## Supplied text:
NOW IF YOU REALLY WANT TO GET P.Oed. :yikes: JUST GO TO TWO OR THREE STRIGHT (PUPPET SHOWS) CWAC MEETINGS--- The DNR/NRC does as they see unfit. After thay crack up at the bitcin and infighting.:rant:


----------



## duckman#1 (Sep 22, 2002)

Sounds like someone should video record the meeting and post it on youtube then we all can see exactly what is proposed and why :evil:

Since you brought up the meeting, is it open to the public or not? I know that the public isn't allowed to speak out at them, but can the public have a seat and watch? If I understand it correctly, this group (CWAC) is suppose to represent the opnions of the majority of the waterfowl hunters in Michigan correct? NOT the opinion of Delta, MDHA, DU, ect? If so, how do they get the opinion of the majority of hunters then? (majority of hunters don't belong to clubs)
I have never been surveyed at a MDHA meeting and I've never been survey at a DU gathering so I'm just wondering how they (CWAC)gather the info?


----------



## Duck-Hunter (Mar 31, 2005)

Saturday, Sunday, Monday, Tuesday, Wednesday, Thursday, Friday I dont give a damn. I will be out there no matter what. even though it is nice to have the opener on a saturday. 

That zone 4 idea is not a bad idea. The last couple seasons have been slow down here becuase by the time the flight birds show up the season has ended.


----------



## William H Bonney (Jan 14, 2003)

everlast1 said:


> The season will open on a saturday, relax


:lol:


----------

Keypoint coordinate listing:

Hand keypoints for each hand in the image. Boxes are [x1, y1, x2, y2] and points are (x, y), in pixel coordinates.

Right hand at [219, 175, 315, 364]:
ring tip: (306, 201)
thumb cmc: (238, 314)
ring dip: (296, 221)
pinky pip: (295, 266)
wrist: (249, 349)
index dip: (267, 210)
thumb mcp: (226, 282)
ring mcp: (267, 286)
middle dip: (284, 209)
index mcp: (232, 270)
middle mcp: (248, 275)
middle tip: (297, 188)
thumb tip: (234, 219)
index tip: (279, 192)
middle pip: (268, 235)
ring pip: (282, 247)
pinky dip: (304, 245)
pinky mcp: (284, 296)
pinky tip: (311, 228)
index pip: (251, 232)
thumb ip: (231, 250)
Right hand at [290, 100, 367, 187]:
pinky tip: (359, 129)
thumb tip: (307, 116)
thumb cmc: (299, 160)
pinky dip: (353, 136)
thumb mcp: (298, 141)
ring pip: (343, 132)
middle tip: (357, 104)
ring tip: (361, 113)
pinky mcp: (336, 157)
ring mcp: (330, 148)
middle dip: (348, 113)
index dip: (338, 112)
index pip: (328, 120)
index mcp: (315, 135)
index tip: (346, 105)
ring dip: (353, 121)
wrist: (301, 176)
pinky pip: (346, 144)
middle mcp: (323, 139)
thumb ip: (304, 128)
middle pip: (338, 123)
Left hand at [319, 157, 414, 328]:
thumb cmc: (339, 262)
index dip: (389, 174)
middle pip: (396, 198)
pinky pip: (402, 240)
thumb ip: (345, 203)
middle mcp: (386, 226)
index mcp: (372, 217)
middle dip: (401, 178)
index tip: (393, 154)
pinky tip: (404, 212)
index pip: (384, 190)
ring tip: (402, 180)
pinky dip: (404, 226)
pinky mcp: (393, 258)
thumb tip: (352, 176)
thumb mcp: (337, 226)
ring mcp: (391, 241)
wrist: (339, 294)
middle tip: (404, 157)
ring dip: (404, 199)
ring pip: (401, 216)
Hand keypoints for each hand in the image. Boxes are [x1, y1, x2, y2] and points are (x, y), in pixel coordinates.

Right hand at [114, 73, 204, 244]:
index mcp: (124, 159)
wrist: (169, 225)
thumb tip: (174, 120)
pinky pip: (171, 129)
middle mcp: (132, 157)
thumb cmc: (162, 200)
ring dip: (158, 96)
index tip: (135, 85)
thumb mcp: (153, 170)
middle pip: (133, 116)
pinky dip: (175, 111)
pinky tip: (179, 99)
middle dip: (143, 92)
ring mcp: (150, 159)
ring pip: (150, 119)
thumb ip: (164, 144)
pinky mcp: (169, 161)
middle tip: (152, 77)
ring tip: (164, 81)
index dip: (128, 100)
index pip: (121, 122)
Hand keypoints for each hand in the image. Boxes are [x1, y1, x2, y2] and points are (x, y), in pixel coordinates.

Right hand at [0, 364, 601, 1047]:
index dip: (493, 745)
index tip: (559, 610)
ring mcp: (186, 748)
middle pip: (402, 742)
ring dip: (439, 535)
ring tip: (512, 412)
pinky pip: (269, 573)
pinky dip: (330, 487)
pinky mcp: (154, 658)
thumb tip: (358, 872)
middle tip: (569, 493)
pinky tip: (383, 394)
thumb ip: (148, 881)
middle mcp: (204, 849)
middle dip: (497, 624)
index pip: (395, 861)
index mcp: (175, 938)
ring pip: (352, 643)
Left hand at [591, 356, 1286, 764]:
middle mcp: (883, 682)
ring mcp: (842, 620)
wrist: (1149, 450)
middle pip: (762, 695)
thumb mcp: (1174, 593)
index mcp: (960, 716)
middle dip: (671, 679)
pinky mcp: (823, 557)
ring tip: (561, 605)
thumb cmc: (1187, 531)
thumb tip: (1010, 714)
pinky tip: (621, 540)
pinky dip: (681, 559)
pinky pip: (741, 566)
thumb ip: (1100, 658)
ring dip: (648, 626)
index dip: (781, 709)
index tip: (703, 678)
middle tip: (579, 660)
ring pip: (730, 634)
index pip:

## Task brief:
Please mark each statement below as yes or no according to whether it agrees with the duck hunting thread, and quote the thread's own words that decide it. (a) The duckman#1 post says the public is not allowed to speak out at the meetings. (b) Duck-Hunter calls the zone 4 idea a bad idea. (c) Duck-Hunter will hunt only if the opener falls on a Saturday.

## Response area:
(a) Yes: "I know that the public isn't allowed to speak out at them"
(b) No: "That zone 4 idea is not a bad idea."
(c) No: "I will be out there no matter what."